• EXERCISE DATA
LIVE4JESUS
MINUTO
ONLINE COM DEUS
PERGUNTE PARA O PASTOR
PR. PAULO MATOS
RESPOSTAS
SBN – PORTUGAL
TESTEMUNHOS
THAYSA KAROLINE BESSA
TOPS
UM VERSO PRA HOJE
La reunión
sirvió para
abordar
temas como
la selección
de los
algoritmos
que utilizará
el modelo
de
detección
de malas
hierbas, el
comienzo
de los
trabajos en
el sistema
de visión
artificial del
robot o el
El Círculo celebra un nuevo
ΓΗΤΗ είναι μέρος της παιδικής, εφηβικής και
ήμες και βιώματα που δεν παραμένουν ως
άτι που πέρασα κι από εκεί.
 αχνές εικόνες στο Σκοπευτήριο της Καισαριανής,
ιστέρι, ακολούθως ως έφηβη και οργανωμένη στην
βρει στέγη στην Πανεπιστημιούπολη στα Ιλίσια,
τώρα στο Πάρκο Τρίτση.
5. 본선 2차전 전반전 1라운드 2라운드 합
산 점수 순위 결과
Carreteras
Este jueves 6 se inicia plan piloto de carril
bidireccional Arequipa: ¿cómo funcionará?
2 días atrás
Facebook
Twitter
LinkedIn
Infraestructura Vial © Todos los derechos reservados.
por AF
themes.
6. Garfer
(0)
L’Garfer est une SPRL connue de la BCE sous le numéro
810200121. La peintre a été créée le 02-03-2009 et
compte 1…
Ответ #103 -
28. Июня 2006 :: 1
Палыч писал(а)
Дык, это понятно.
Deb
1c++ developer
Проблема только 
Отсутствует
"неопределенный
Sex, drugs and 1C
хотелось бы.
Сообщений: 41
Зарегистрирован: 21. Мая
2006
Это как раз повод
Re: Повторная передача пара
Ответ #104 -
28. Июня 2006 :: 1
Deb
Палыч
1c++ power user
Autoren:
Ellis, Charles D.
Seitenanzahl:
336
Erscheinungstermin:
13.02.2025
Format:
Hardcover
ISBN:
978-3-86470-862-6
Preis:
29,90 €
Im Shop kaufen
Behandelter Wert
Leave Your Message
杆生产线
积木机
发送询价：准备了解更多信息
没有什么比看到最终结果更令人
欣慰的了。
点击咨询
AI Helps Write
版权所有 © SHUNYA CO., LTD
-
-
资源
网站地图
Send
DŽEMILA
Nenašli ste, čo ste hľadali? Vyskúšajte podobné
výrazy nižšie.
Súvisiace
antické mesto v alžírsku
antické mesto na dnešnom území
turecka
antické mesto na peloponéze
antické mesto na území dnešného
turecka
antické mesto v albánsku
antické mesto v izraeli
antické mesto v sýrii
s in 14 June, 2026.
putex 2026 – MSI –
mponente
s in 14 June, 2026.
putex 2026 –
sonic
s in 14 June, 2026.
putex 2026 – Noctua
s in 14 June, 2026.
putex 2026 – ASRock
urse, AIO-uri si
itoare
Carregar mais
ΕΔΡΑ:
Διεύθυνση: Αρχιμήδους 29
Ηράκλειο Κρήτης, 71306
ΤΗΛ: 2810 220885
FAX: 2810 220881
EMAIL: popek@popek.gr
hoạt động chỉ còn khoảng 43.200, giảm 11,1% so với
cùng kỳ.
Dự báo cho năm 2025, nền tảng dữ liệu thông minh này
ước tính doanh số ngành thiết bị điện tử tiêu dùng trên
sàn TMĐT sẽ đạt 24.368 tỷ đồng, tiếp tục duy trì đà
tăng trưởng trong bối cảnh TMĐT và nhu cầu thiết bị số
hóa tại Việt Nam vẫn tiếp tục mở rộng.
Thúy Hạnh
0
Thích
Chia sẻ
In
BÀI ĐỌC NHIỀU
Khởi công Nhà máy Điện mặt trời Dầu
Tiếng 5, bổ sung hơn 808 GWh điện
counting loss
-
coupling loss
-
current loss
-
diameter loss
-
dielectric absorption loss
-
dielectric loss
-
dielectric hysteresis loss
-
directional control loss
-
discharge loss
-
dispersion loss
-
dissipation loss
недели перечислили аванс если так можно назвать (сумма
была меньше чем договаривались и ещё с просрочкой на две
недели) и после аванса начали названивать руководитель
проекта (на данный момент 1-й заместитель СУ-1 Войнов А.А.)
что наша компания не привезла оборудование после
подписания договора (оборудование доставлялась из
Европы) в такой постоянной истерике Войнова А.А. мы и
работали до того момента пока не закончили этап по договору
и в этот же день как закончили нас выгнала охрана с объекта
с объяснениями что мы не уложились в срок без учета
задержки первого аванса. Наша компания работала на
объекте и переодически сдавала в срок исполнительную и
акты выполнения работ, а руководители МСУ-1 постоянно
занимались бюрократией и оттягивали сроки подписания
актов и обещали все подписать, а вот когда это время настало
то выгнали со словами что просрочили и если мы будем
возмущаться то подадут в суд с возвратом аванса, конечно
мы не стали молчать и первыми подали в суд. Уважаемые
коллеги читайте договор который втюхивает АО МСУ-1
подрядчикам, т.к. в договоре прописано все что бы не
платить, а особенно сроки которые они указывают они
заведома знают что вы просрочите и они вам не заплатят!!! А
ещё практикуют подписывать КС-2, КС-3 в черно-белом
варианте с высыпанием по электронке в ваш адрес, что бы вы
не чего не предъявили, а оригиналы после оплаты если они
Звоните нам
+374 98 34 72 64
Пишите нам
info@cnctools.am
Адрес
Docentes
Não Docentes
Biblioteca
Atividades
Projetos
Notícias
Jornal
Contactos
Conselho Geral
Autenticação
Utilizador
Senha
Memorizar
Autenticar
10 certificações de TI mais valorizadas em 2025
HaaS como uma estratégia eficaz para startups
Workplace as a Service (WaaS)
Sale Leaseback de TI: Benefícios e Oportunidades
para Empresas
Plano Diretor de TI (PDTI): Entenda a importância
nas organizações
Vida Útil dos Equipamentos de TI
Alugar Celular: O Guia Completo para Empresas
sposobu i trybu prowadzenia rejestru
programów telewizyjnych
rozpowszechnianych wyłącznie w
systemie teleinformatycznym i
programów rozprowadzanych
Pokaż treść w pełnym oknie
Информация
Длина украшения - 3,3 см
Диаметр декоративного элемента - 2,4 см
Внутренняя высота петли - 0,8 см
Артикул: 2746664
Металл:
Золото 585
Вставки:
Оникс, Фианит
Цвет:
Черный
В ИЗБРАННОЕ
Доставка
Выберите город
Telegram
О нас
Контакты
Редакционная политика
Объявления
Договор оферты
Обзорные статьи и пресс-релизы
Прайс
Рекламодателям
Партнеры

• DIRECTIONS
Tally the lines in the rows above that contain the string "území". Reply with the number alone.

• ANSWER FOR THIS EXERCISE
2